Transcrivez à l'identique, s'il vous plaît, le passage de l'extrait sur les marchés émergents situé entre « Marchés émergents : La » et « 5,3% cette année et l'année prochaine. », bornes incluses.

▸ EXTRAIT:
══════════════════════════════
Marchés émergents : La reprise se ralentit
En Chine, après le solide rebond post Covid, la croissance devrait ralentir à 1,2%-1,5% au cours des prochains trimestres. Nous pensons que les risques pesant sur cette prévision sont équilibrés. Côté bonnes nouvelles, la publication d'une demande de consommation contenue et la résistance des exportations pourraient dépasser les attentes. En revanche, la mise en place de vaccins pourrait décevoir et le contrôle du risque financier pourrait déclencher un resserrement du crédit. Nous tablons sur une croissance économique de 9,2% et 5,3% cette année et l'année prochaine.
La reprise mondiale synchronisée n'a cessé de faire grimper les prix des matières premières et, conjuguée aux risques de perturbation de la chaîne d'approvisionnement, a fait grimper fortement les prix à la production. Bien que cela se reflète en partie dans l'inflation sous-jacente, nous pensons que cet effet devrait être plus que compensé par la baisse des prix du porc. Nous pensons que le taux d’inflation cette année sera inférieur à celui de l'année dernière et inférieur à l'objectif du gouvernement (3%). En tenant compte des prix à la production et des effets de base, la hausse des prix à la consommation pourrait toutefois s'accélérer au-dessus de 3% au T4. Nous prévoyons une hausse des prix à la consommation de 1,8% et 2,8% cette année et l'année prochaine.
Nous anticipons un ralentissement marginal de l'indicateur global du crédit, le financement social ayant progressé d'environ 11% cette année après les 13,3% l'année dernier. Le taux directeur (MLF à 1 an) devrait rester inchangé à 2,95% jusqu'à fin 2022.
Au Brésil, le pays est confronté à la fois à une croissance faible et à une inflation élevée, tandis que la banque centrale a surpris par le calendrier et l'ampleur de son resserrement alors qu'elle tente d'ancrer les anticipations d'inflation. Une deuxième vague forte du Covid-19 a commencé à affecter la mobilité et l'économie, exacerbée par le manque d'approvisionnement en vaccins. Nous prévoyons une contraction de deux trimestres du PIB au Brésil, et une croissance annuelle inférieure au consensus avec 2,5% et 3% respectivement en 2021 et 2022.
══════════════════════════════
▸ ENTRÉES EXTRAITES:
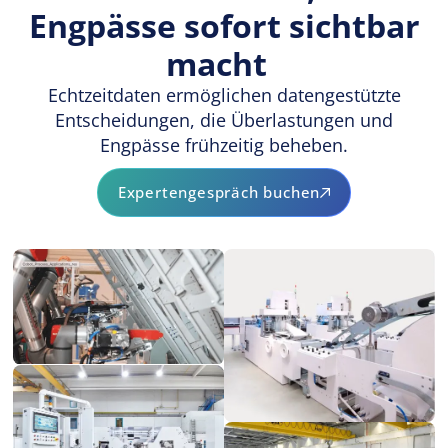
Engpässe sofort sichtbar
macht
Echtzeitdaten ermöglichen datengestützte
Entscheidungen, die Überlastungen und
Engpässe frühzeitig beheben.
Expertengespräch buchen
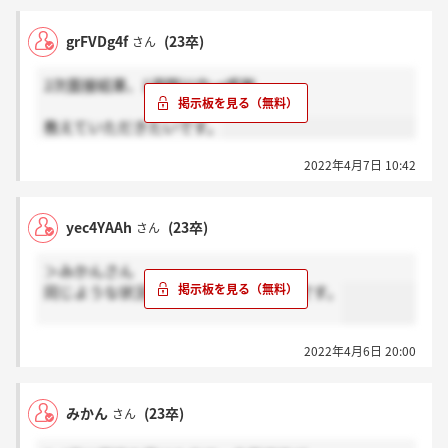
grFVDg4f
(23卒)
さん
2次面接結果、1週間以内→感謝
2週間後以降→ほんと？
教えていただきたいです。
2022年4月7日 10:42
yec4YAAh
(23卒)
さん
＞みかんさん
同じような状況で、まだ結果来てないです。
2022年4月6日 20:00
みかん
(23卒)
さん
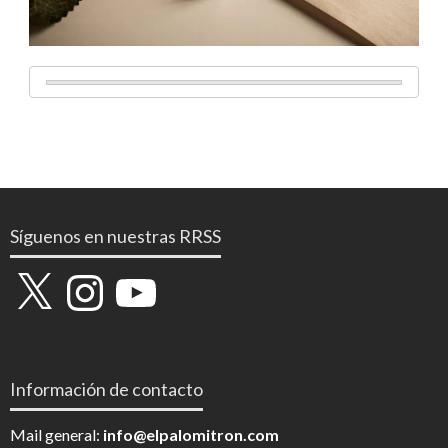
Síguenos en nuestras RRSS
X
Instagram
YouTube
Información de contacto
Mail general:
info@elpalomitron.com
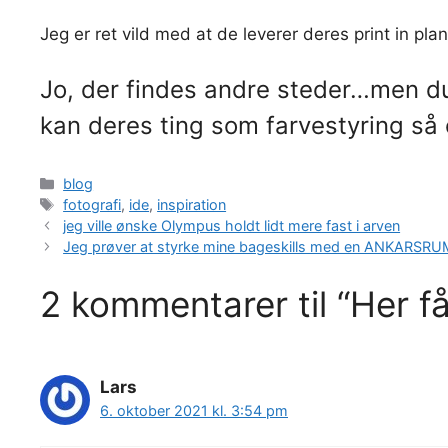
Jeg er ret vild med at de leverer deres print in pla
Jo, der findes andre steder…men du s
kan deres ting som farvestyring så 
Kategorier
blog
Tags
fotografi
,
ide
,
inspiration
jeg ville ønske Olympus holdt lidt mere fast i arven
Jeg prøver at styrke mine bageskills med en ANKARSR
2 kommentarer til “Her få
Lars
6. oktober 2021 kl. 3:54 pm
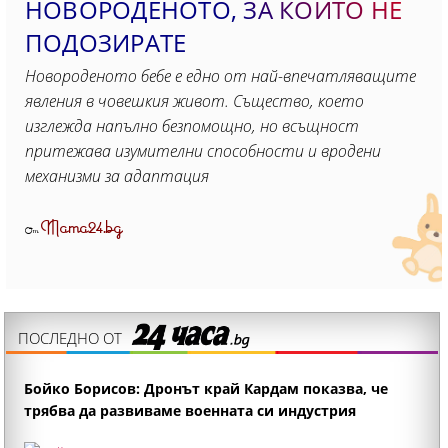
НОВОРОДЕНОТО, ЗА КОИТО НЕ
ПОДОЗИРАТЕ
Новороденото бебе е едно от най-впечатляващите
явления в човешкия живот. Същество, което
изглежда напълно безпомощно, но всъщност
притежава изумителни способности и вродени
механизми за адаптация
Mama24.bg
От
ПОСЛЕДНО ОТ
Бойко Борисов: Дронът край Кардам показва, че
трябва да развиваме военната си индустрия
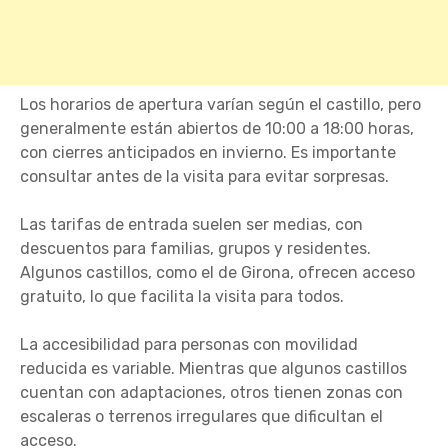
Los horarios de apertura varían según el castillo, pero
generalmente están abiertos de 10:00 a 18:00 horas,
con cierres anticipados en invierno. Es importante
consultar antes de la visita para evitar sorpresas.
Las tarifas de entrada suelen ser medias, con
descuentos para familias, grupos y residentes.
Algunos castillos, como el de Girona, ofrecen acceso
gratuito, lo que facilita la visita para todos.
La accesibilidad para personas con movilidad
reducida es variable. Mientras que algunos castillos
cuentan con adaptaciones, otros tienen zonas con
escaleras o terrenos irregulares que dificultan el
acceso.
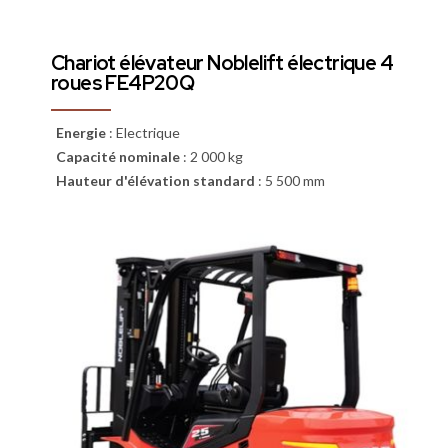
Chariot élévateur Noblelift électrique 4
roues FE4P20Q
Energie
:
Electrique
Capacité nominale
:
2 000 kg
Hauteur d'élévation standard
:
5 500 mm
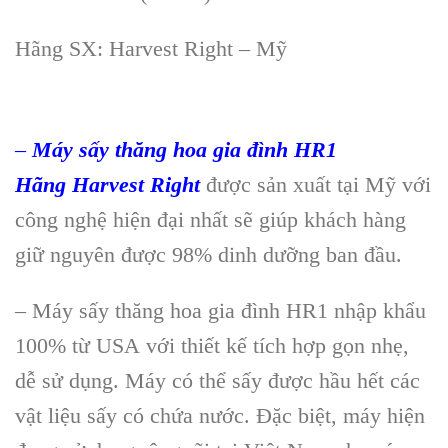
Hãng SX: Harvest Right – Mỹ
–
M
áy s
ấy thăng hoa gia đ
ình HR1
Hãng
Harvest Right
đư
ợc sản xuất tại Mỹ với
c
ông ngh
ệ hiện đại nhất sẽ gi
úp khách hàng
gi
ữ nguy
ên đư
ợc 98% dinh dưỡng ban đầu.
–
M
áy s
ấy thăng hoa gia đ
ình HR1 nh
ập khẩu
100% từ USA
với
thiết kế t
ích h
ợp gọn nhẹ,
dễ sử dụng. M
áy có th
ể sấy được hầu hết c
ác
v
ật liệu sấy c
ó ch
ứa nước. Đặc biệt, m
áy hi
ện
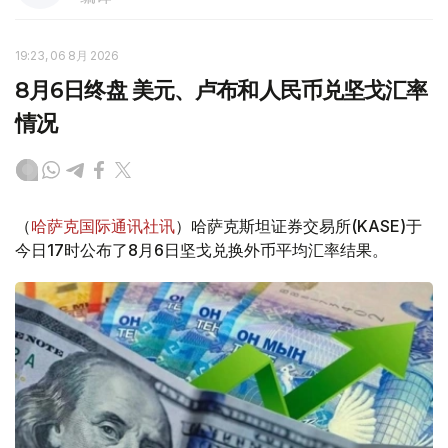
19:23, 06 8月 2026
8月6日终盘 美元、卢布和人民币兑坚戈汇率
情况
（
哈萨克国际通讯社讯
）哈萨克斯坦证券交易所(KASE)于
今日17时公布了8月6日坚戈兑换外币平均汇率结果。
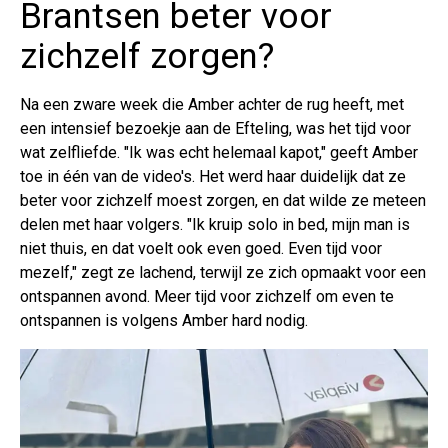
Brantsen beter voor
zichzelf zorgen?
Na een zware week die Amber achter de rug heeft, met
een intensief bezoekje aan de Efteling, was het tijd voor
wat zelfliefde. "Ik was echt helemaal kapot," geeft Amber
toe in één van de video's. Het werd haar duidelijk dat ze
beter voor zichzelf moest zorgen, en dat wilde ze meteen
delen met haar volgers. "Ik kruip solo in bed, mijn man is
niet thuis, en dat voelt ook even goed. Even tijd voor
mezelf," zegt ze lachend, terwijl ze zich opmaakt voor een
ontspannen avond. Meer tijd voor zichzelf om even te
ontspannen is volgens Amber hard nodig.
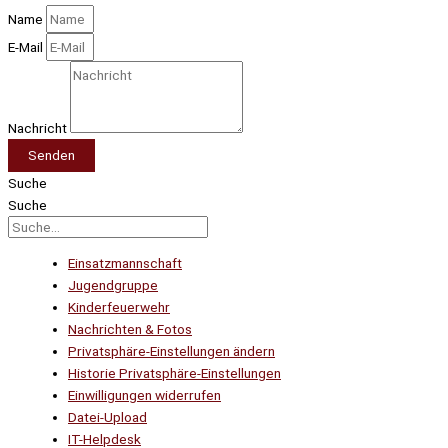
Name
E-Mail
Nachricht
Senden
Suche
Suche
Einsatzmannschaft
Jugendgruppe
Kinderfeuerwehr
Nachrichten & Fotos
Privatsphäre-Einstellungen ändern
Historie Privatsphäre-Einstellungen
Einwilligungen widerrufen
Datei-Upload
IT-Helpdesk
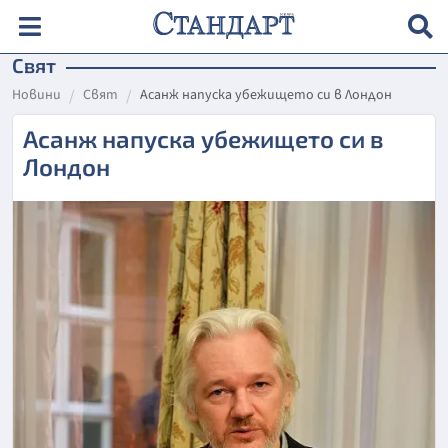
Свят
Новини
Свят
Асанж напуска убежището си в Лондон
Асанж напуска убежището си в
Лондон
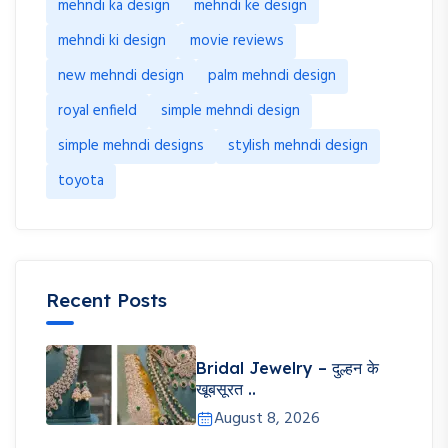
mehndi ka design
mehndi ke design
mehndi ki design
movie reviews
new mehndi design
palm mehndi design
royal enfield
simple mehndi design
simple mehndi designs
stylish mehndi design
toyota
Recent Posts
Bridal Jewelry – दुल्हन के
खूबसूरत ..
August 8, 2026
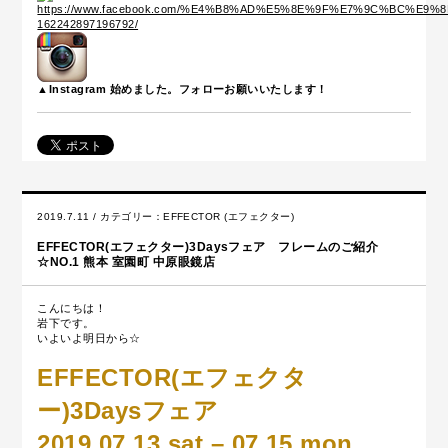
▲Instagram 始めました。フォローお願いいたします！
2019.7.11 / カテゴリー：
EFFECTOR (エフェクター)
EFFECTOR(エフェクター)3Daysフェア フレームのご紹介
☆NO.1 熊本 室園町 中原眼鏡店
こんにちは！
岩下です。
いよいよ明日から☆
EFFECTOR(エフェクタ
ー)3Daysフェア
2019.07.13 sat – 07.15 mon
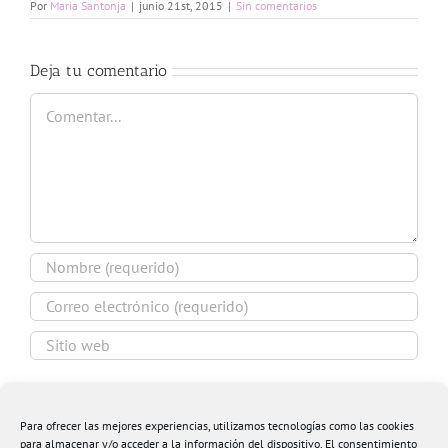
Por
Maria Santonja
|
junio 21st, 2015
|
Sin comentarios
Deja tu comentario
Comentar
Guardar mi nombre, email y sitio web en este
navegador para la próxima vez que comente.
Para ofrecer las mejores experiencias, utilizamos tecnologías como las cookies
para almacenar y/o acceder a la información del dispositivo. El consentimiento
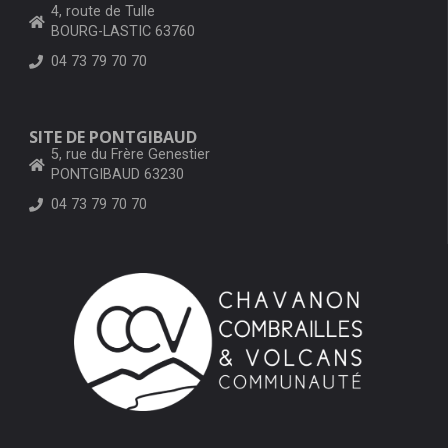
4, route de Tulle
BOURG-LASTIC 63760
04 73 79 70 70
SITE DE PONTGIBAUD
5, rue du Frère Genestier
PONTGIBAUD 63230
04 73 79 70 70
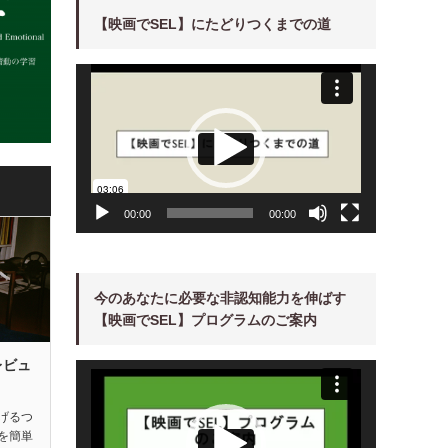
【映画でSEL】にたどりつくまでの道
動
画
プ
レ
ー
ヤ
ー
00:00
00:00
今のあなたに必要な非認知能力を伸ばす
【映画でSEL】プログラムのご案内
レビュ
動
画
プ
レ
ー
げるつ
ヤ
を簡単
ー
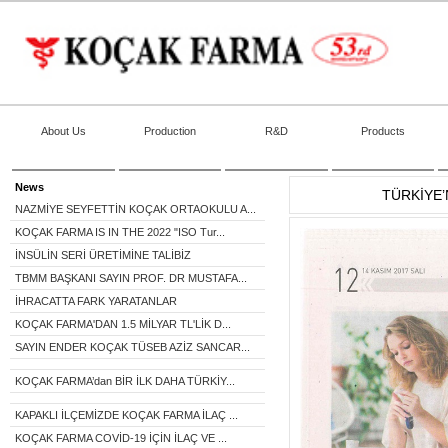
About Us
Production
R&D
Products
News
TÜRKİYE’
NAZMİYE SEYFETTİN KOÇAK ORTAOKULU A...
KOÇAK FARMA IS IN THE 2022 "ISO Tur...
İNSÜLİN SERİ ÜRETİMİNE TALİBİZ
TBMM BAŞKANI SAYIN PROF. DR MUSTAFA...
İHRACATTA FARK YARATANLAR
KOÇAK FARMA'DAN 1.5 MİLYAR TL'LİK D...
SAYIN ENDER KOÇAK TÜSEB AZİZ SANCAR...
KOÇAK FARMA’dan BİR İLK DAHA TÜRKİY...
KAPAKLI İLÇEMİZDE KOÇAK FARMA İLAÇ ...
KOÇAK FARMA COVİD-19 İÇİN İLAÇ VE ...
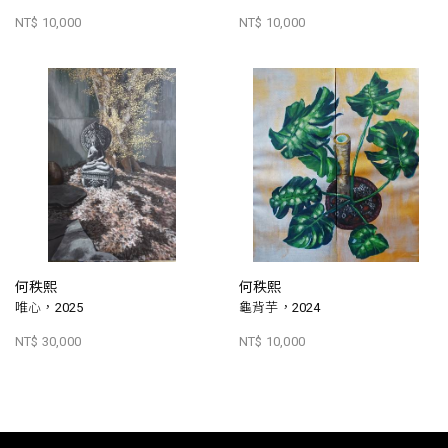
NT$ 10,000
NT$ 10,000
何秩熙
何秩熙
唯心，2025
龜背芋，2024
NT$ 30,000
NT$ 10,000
══════════════════════════════
▸ EXERCICE CORRIGÉ:
Marchés émergents : La reprise se ralentit
En Chine, après le solide rebond post Covid, la croissance devrait ralentir à 1,2%-1,5% au cours des prochains trimestres. Nous pensons que les risques pesant sur cette prévision sont équilibrés. Côté bonnes nouvelles, la publication d'une demande de consommation contenue et la résistance des exportations pourraient dépasser les attentes. En revanche, la mise en place de vaccins pourrait décevoir et le contrôle du risque financier pourrait déclencher un resserrement du crédit. Nous tablons sur une croissance économique de 9,2% et 5,3% cette année et l'année prochaine.